EXERCISE TEXT:

The benchmark matters because it shifts how enterprise buyers evaluate models. Public leaderboards have a known problem — tasks leak into training data, and every lab tunes against them. Databricks' test measured what engineers actually do: messy, repetitive work tied to old systems and internal tools. The finding that a free, open-weight model matches the best paid model on real work gives procurement teams a data point to justify routing everyday tasks to cheaper tiers.
What the Valuation Says About the Market
The Coatue investment shows that private market investors view Databricks as a platform-layer winner in AI, not just a tool vendor. As model prices collapse — Chinese-origin models now hold at least 30 percent of enterprise token volume on OpenRouter, running 60 percent to 90 percent cheaper than comparable US offerings — pricing power shifts to the layer that controls testing, routing and compliance sign-off. Databricks owns that layer for a growing share of enterprise AI workloads.
The valuation also reflects a broader re-rating of AI infrastructure companies. Snowflake, Databricks' closest public comparable, trades at roughly 18 times forward sales. Databricks' $188 billion valuation, if measured against its reported revenue run rate, would imply a multiple that exceeds Snowflake's, reflecting the premium private markets assign to AI-native platforms with direct exposure to model deployment.
For investors, the read-through is clear: the platform layer is where AI value is concentrating. Companies that control how models are tested, governed and routed into business workflows are capturing pricing power as models themselves become interchangeable commodities. Databricks' 40% valuation jump in a single round is the market's bet that this dynamic has years left to run.
This article is for informational purposes only and does not constitute investment advice.

(Data excerpts)
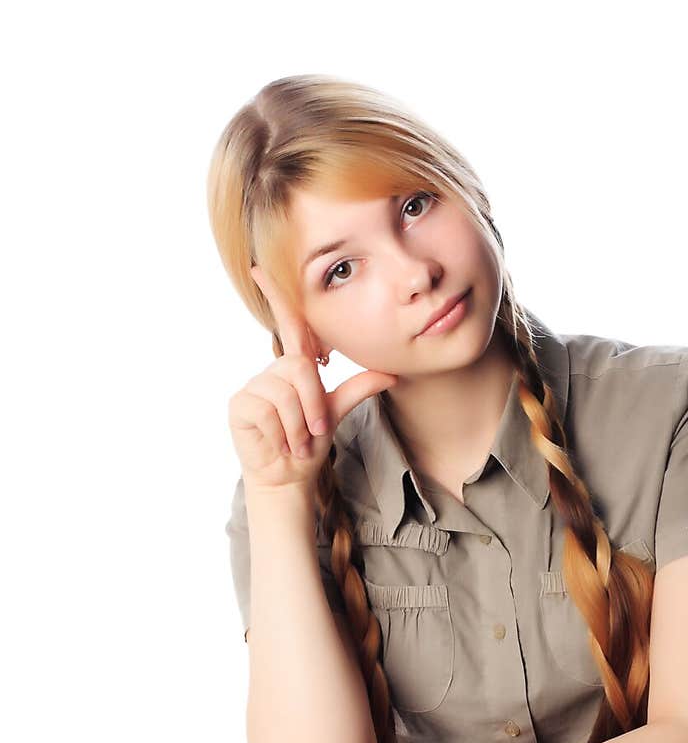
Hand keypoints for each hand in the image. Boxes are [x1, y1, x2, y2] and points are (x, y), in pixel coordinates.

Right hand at [228, 265, 397, 490]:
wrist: (290, 476)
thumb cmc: (310, 443)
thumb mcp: (337, 411)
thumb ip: (358, 388)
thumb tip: (391, 373)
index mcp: (295, 367)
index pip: (287, 324)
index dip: (274, 294)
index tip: (258, 266)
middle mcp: (273, 372)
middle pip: (300, 368)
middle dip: (313, 406)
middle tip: (314, 431)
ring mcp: (254, 387)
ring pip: (286, 394)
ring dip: (299, 426)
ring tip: (296, 442)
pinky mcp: (240, 405)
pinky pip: (268, 410)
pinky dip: (281, 433)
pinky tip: (278, 443)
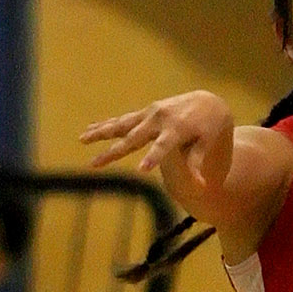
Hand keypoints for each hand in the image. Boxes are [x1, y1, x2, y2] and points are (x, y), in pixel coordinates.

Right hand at [80, 90, 233, 184]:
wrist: (206, 104)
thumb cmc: (210, 130)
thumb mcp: (210, 145)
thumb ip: (200, 163)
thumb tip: (201, 186)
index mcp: (177, 129)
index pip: (164, 147)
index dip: (153, 158)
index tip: (142, 170)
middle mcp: (159, 119)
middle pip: (133, 138)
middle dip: (113, 152)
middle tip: (94, 164)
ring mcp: (149, 114)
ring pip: (121, 125)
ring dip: (100, 133)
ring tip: (82, 140)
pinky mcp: (144, 113)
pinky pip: (122, 121)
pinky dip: (106, 125)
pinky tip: (89, 129)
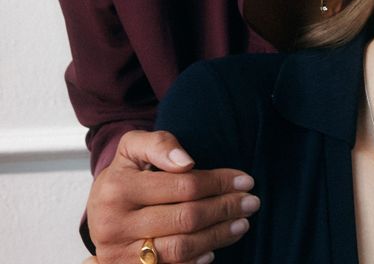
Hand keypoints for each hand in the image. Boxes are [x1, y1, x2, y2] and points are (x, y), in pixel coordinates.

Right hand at [87, 130, 258, 263]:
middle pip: (186, 218)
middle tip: (252, 202)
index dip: (219, 182)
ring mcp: (119, 254)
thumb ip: (159, 144)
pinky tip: (214, 249)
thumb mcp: (133, 147)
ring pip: (181, 248)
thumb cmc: (126, 173)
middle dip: (225, 208)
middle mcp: (114, 224)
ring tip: (242, 224)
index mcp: (118, 188)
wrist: (98, 209)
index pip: (183, 185)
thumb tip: (186, 161)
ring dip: (218, 236)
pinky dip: (195, 261)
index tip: (246, 179)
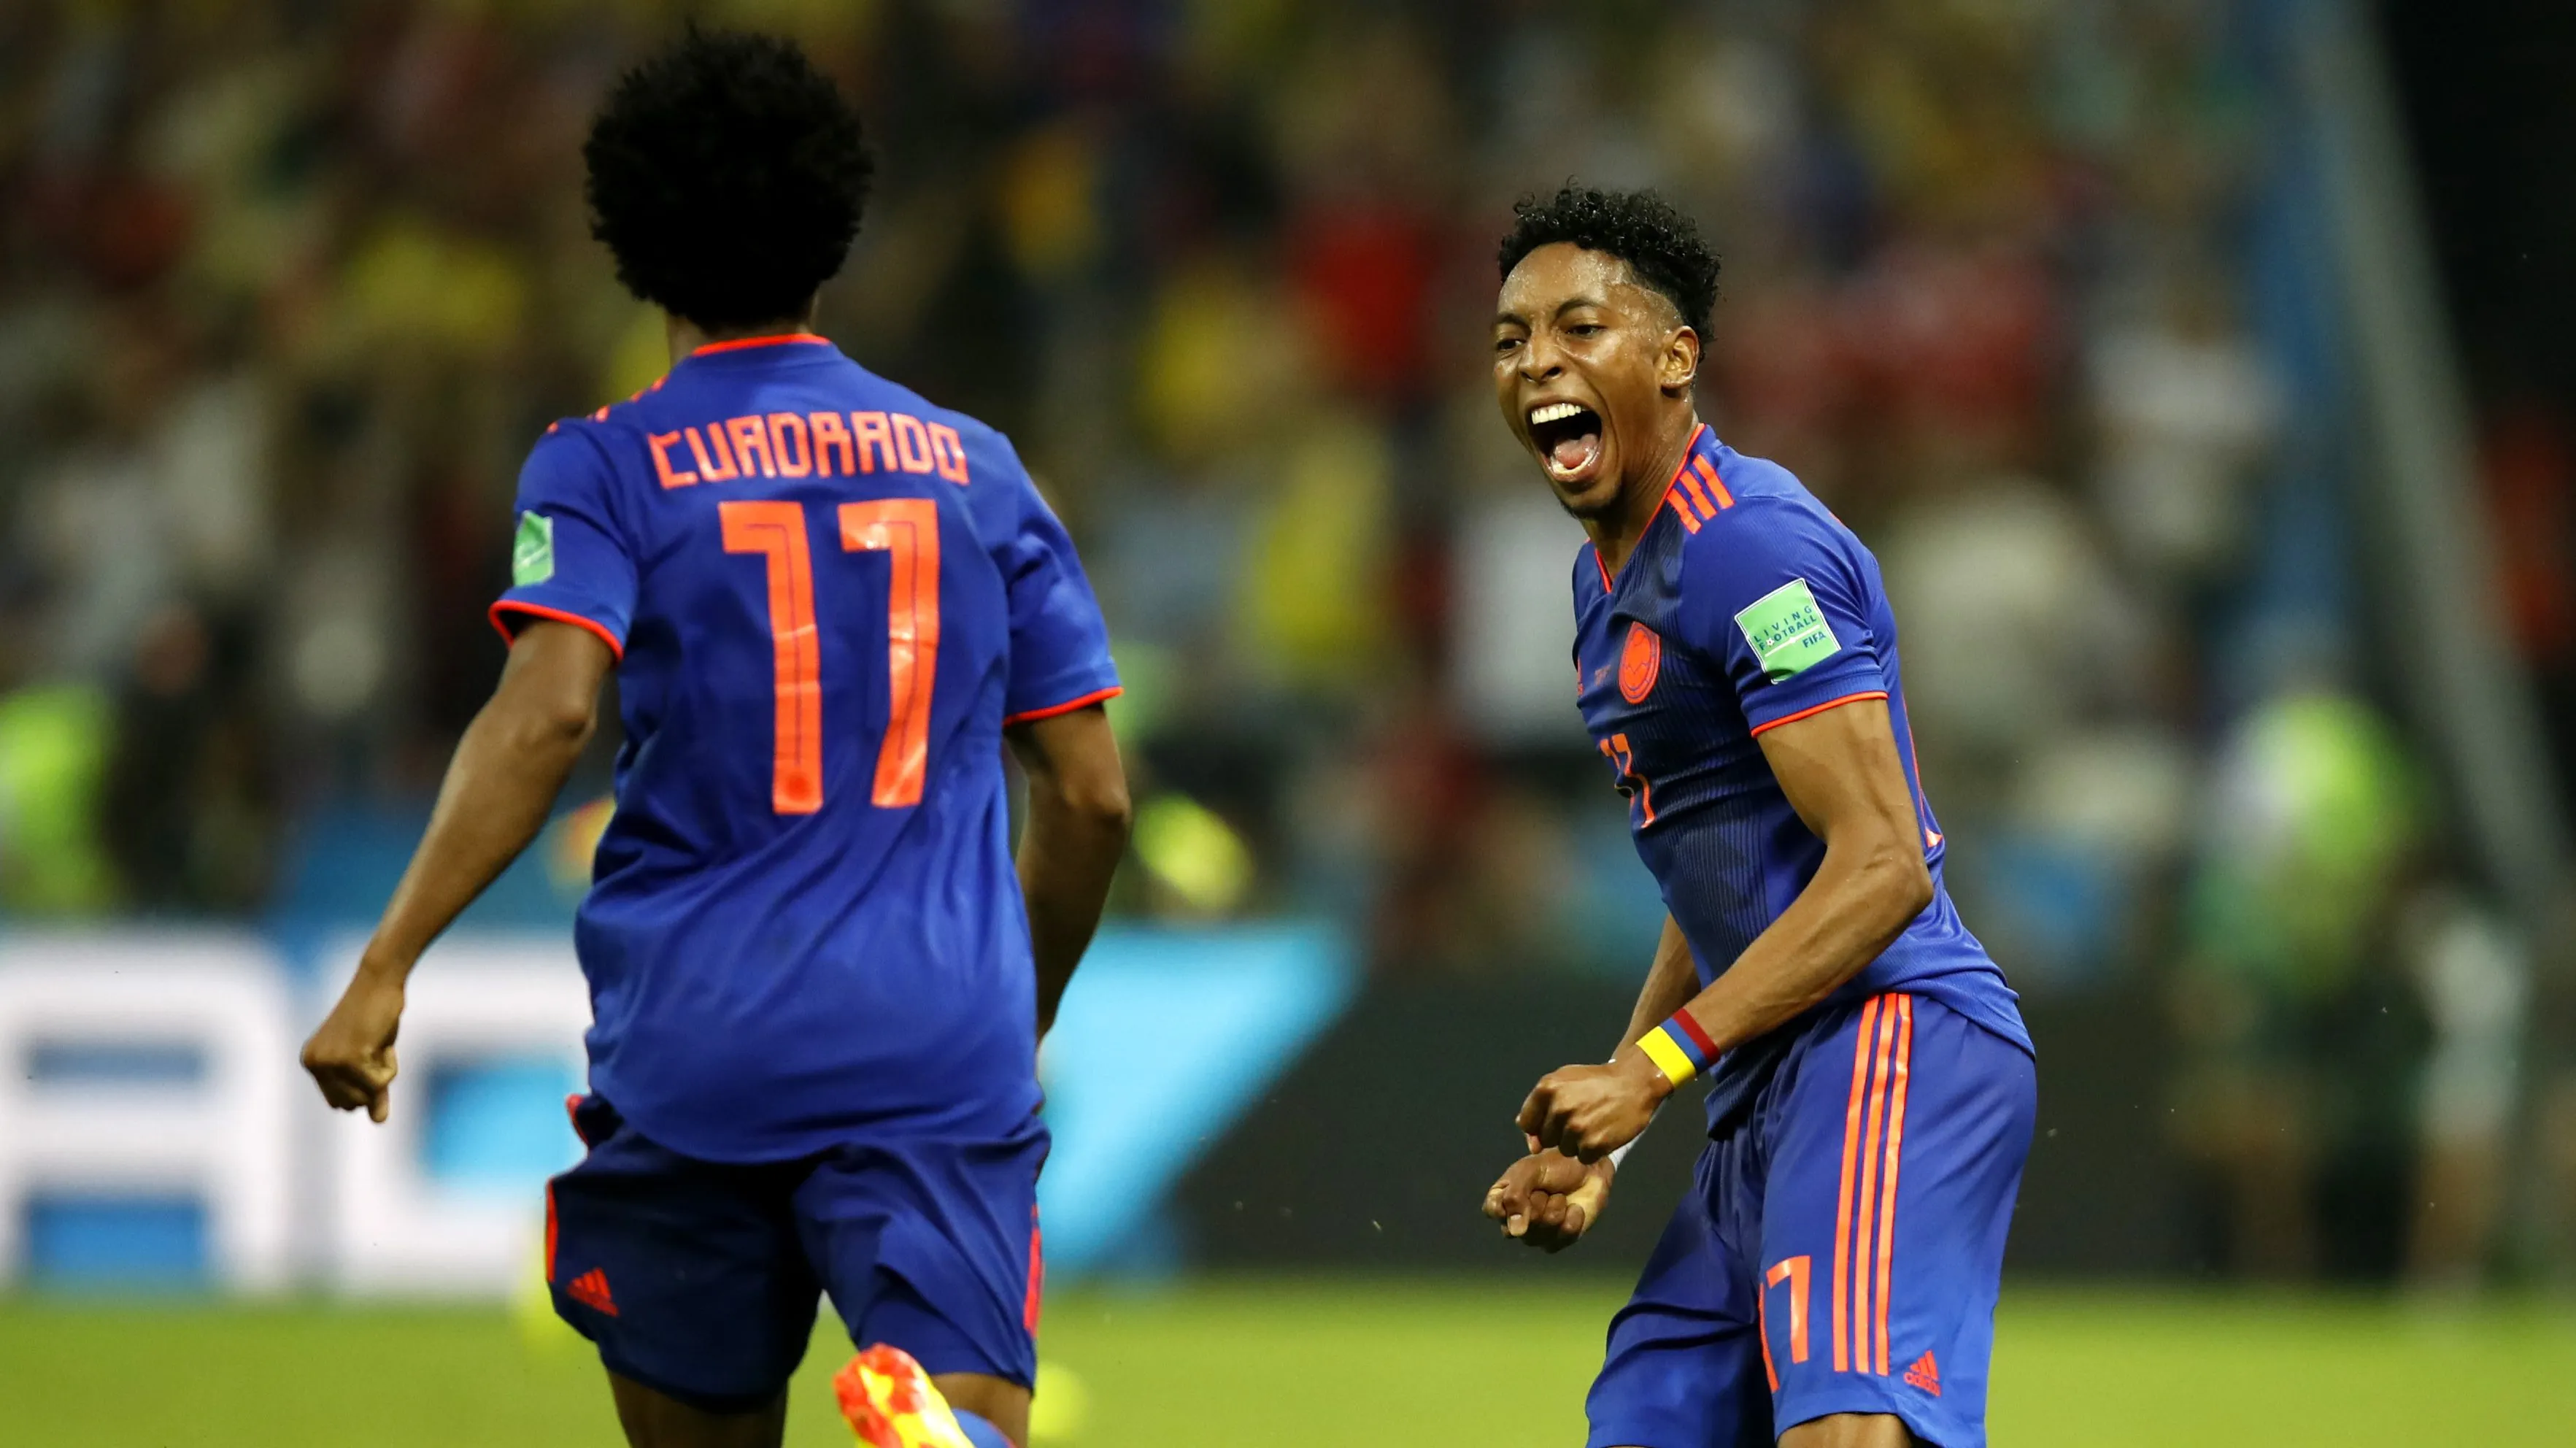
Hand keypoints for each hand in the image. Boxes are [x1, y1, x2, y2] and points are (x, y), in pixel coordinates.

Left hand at [301, 961, 406, 1122]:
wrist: (379, 981)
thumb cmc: (376, 1015)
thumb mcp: (373, 1056)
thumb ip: (372, 1090)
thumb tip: (379, 1122)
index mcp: (311, 1062)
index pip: (341, 1102)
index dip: (364, 1084)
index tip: (368, 1051)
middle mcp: (314, 1064)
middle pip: (352, 1104)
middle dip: (373, 1082)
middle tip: (376, 1048)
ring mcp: (329, 1063)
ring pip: (366, 1096)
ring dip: (384, 1074)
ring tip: (379, 1043)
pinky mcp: (349, 1059)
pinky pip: (379, 1085)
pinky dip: (390, 1066)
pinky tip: (384, 1041)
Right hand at [1483, 1146, 1612, 1251]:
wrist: (1589, 1170)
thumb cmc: (1555, 1165)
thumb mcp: (1530, 1170)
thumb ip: (1515, 1196)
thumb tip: (1516, 1232)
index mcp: (1502, 1198)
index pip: (1493, 1211)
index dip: (1511, 1202)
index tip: (1526, 1187)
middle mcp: (1514, 1220)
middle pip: (1520, 1226)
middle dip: (1539, 1202)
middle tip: (1547, 1188)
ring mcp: (1536, 1234)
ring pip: (1542, 1233)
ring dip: (1556, 1208)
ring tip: (1561, 1195)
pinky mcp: (1557, 1241)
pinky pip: (1562, 1238)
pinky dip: (1572, 1219)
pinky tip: (1574, 1208)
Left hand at [1516, 1051, 1667, 1161]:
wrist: (1634, 1083)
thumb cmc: (1597, 1081)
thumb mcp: (1564, 1080)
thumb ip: (1541, 1104)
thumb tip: (1527, 1133)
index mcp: (1546, 1089)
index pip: (1527, 1123)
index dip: (1539, 1126)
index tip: (1554, 1123)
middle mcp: (1559, 1108)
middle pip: (1545, 1139)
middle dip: (1559, 1134)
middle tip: (1580, 1119)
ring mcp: (1576, 1128)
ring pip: (1564, 1150)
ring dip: (1576, 1143)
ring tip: (1592, 1124)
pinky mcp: (1594, 1144)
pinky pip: (1582, 1158)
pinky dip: (1592, 1151)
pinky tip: (1602, 1133)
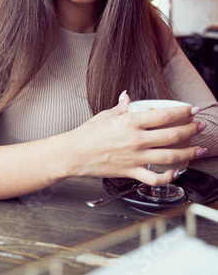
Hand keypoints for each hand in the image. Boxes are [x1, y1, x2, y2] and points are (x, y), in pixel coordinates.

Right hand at [66, 93, 206, 185]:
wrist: (74, 154)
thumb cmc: (87, 134)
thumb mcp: (105, 115)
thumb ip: (120, 106)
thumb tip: (127, 96)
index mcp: (130, 122)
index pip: (164, 115)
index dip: (183, 111)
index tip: (193, 109)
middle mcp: (136, 140)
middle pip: (172, 135)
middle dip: (191, 130)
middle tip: (201, 127)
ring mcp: (135, 157)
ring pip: (170, 156)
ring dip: (189, 153)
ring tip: (200, 149)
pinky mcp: (131, 172)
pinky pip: (155, 178)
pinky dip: (169, 177)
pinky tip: (177, 172)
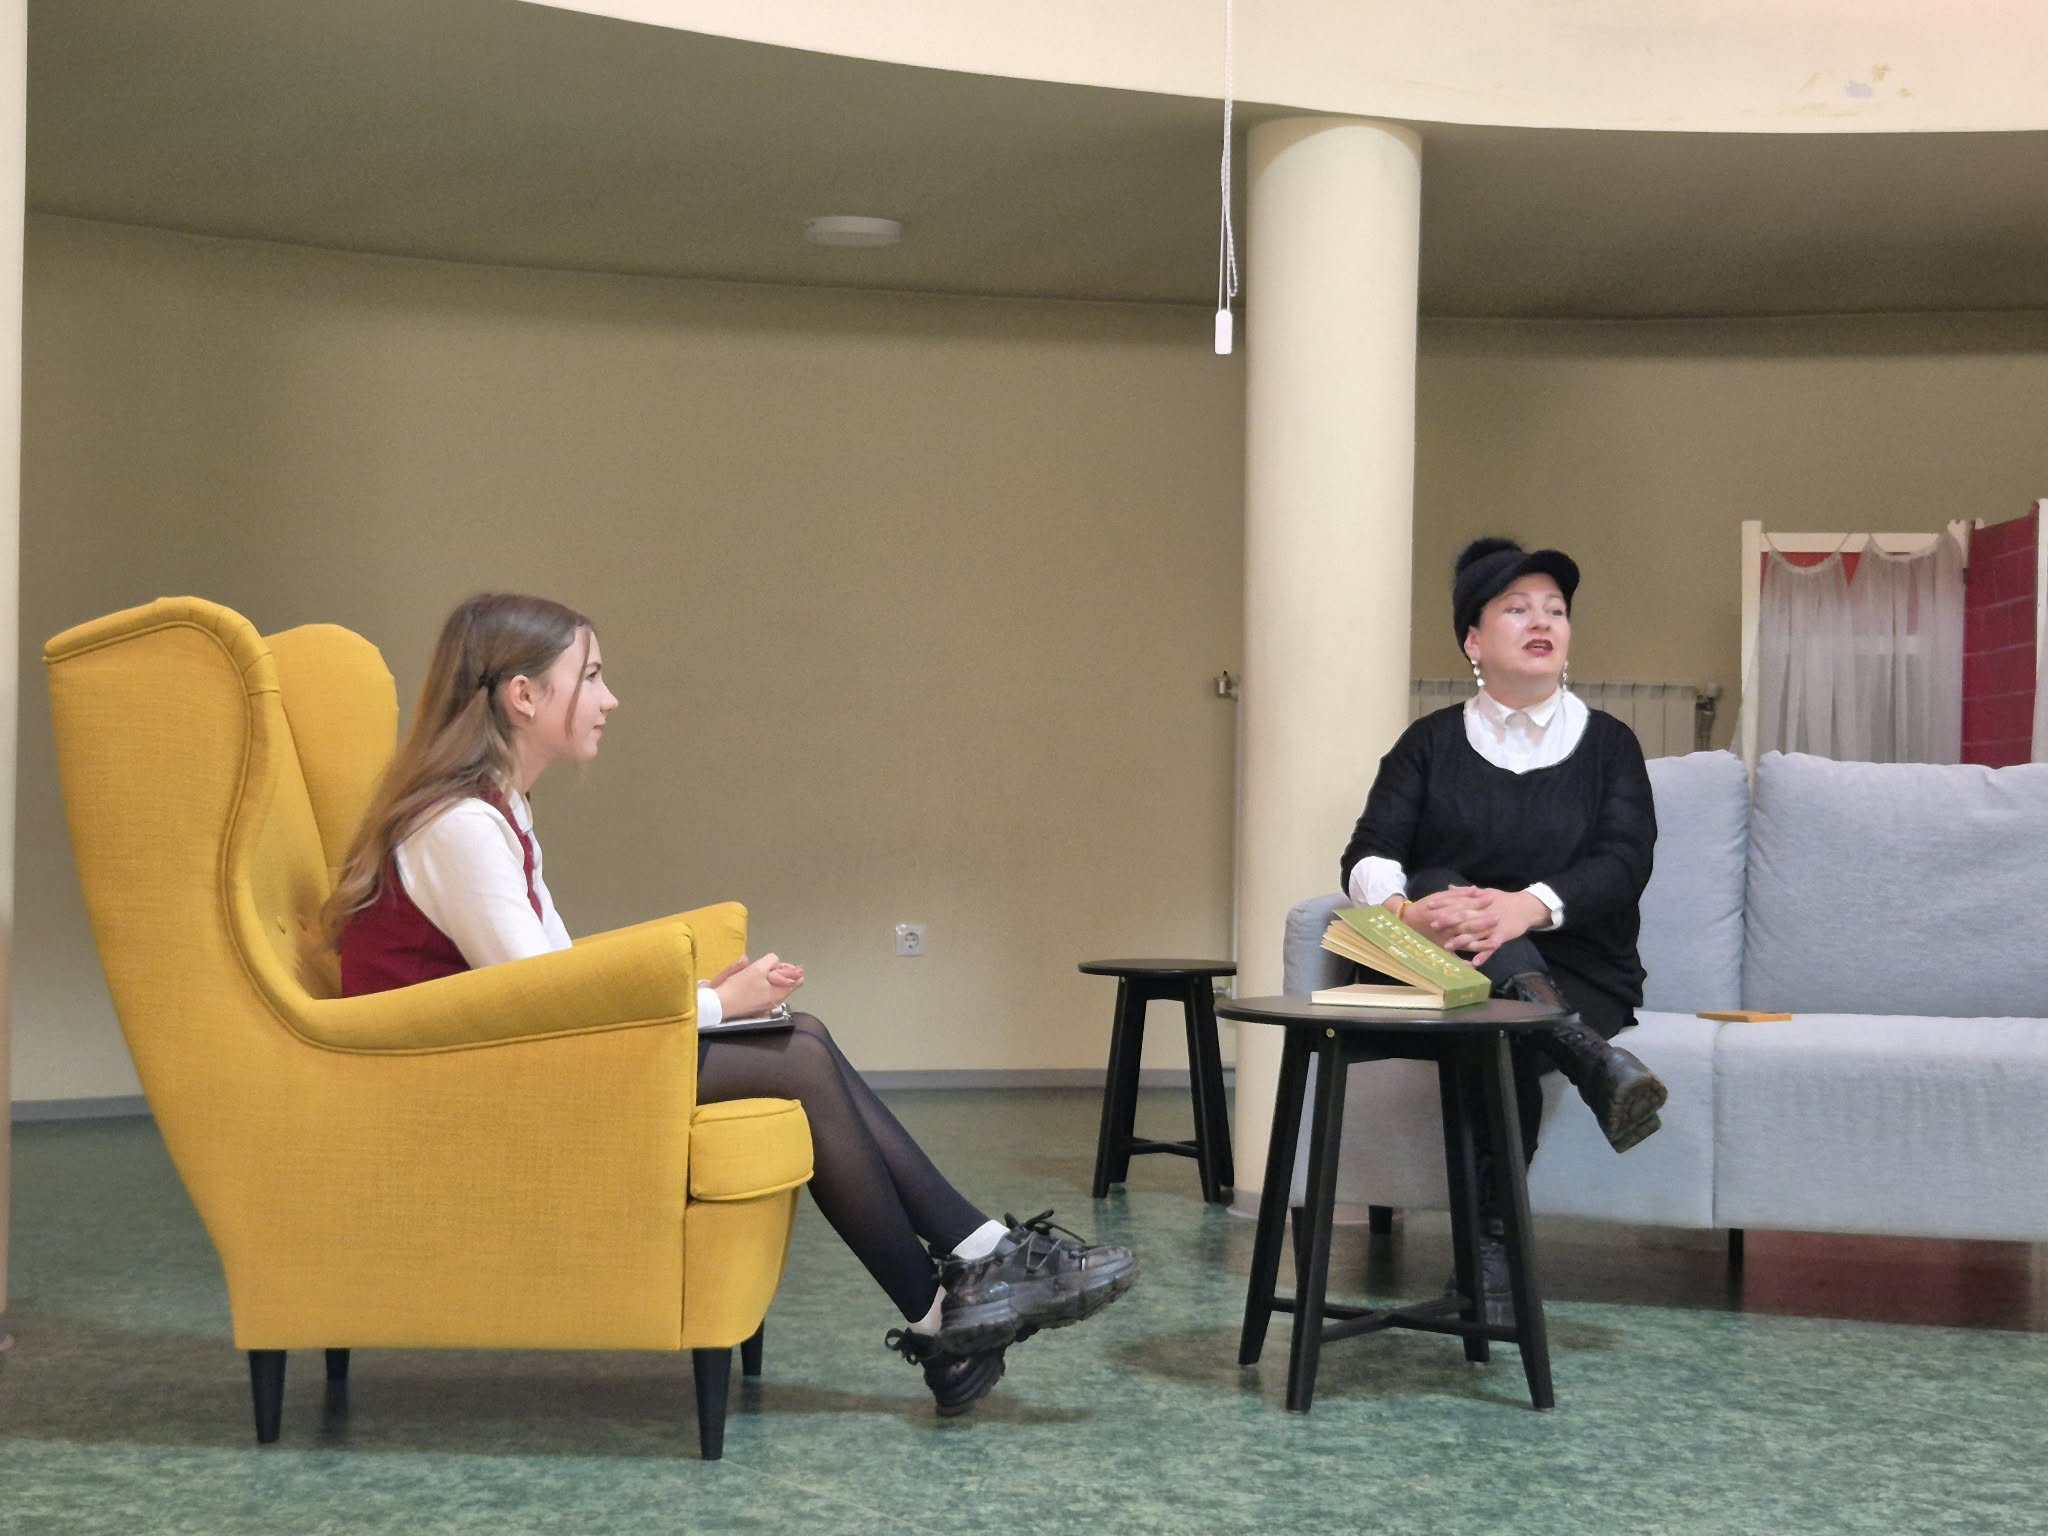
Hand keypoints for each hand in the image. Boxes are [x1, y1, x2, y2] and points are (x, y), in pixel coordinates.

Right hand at [712, 952, 805, 1017]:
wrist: (718, 1004)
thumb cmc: (738, 988)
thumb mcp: (758, 968)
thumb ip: (771, 961)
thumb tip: (775, 961)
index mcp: (779, 993)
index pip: (797, 981)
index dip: (791, 969)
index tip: (781, 963)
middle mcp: (774, 1001)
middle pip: (785, 983)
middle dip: (779, 971)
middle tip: (769, 965)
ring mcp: (764, 1004)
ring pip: (773, 986)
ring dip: (768, 976)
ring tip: (758, 971)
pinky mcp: (753, 1005)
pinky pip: (762, 991)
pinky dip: (759, 983)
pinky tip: (749, 979)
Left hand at [1402, 888, 1546, 966]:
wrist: (1526, 906)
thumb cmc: (1502, 899)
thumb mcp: (1484, 892)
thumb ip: (1465, 892)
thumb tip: (1449, 887)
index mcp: (1478, 902)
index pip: (1457, 901)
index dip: (1443, 903)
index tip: (1428, 906)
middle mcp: (1483, 913)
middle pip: (1464, 916)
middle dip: (1448, 921)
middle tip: (1433, 926)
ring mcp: (1492, 925)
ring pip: (1475, 933)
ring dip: (1462, 940)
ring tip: (1448, 946)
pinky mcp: (1502, 935)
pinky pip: (1492, 946)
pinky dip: (1484, 954)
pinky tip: (1475, 962)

TASKS TO COMPLETE:
[a] Reproduce the stretch of the Databricks valuation article from "The valuation also" through "constitute investment advice.".
[b] Please answer these questions from the Databricks valuation article above:
(i) At roughly what multiple of forward sales does Snowflake trade?
(ii) What share of enterprise token volume on OpenRouter do Chinese-origin models now hold?
(iii) By what percentage did Databricks' valuation jump in a single round?

RESPONSES PER TASK:
[a]
The valuation also reflects a broader re-rating of AI infrastructure companies. Snowflake, Databricks' closest public comparable, trades at roughly 18 times forward sales. Databricks' $188 billion valuation, if measured against its reported revenue run rate, would imply a multiple that exceeds Snowflake's, reflecting the premium private markets assign to AI-native platforms with direct exposure to model deployment.
For investors, the read-through is clear: the platform layer is where AI value is concentrating. Companies that control how models are tested, governed and routed into business workflows are capturing pricing power as models themselves become interchangeable commodities. Databricks' 40% valuation jump in a single round is the market's bet that this dynamic has years left to run.
This article is for informational purposes only and does not constitute investment advice.

[b]
(i) Roughly 18 times forward sales.
(ii) At least 30 percent.
(iii) 40%.